### Supplied records
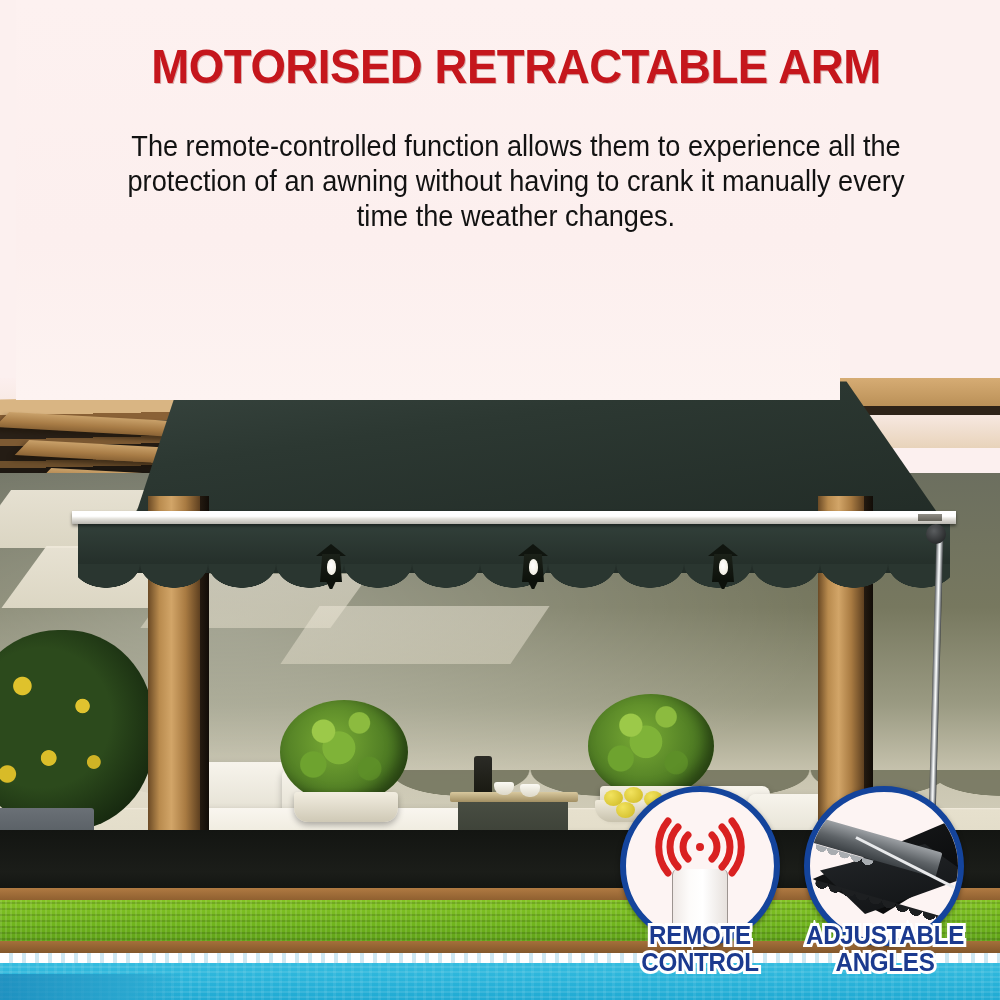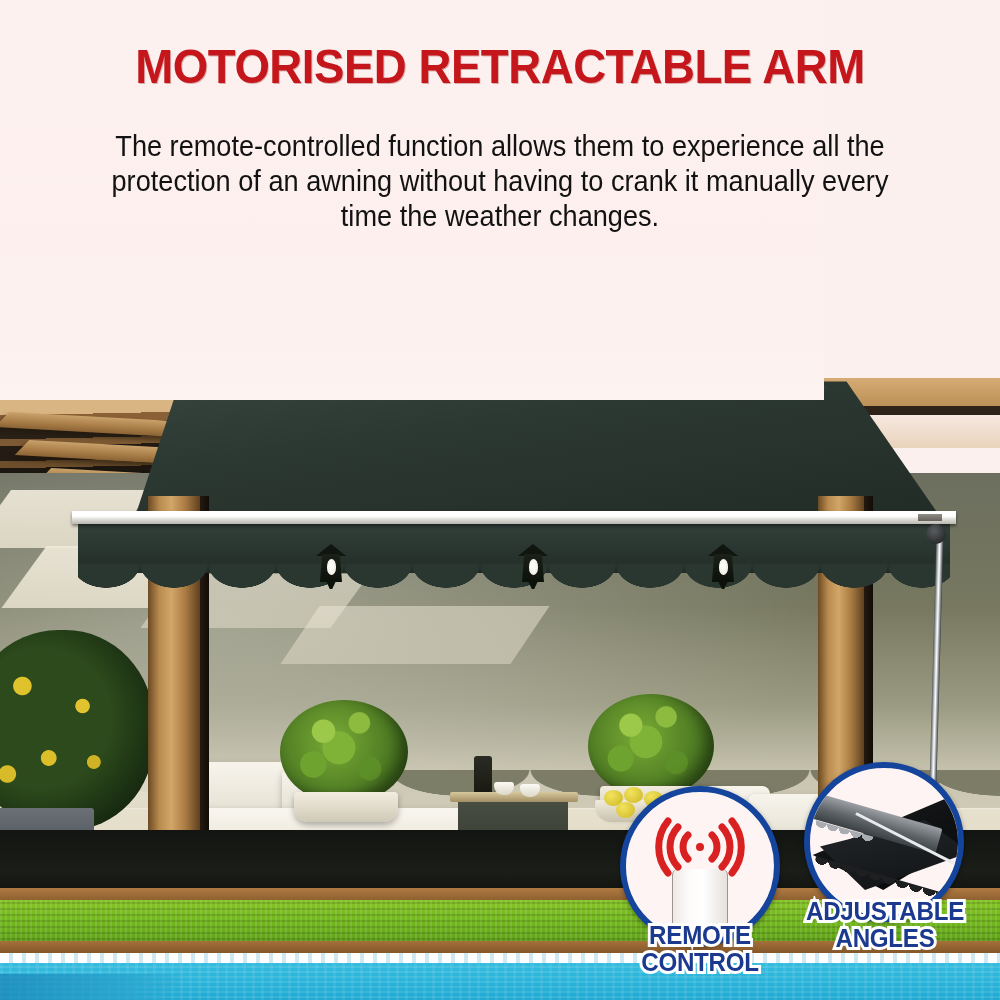--- a/index.html
+++ b/index.html
@@ -12,7 +12,7 @@
 
   
   #header {
-    position:absolute; left:0; top:0; width:824px; height:400px;
+    position:absolute; left:16px; top:0; width:824px; height:400px;
     background:linear-gradient(180deg,#fdf1f0 0%,#fcefee 60%,#fdf3f1 100%);
     z-index:5;
   }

### What is expected
All that is needed is the line containing "-12,7 +12,7 @@" and each line after it to the end of the data above, set down exactly.

### Reply
@@ -12,7 +12,7 @@
 
   
   #header {
-    position:absolute; left:0; top:0; width:824px; height:400px;
+    position:absolute; left:16px; top:0; width:824px; height:400px;
     background:linear-gradient(180deg,#fdf1f0 0%,#fcefee 60%,#fdf3f1 100%);
     z-index:5;
   }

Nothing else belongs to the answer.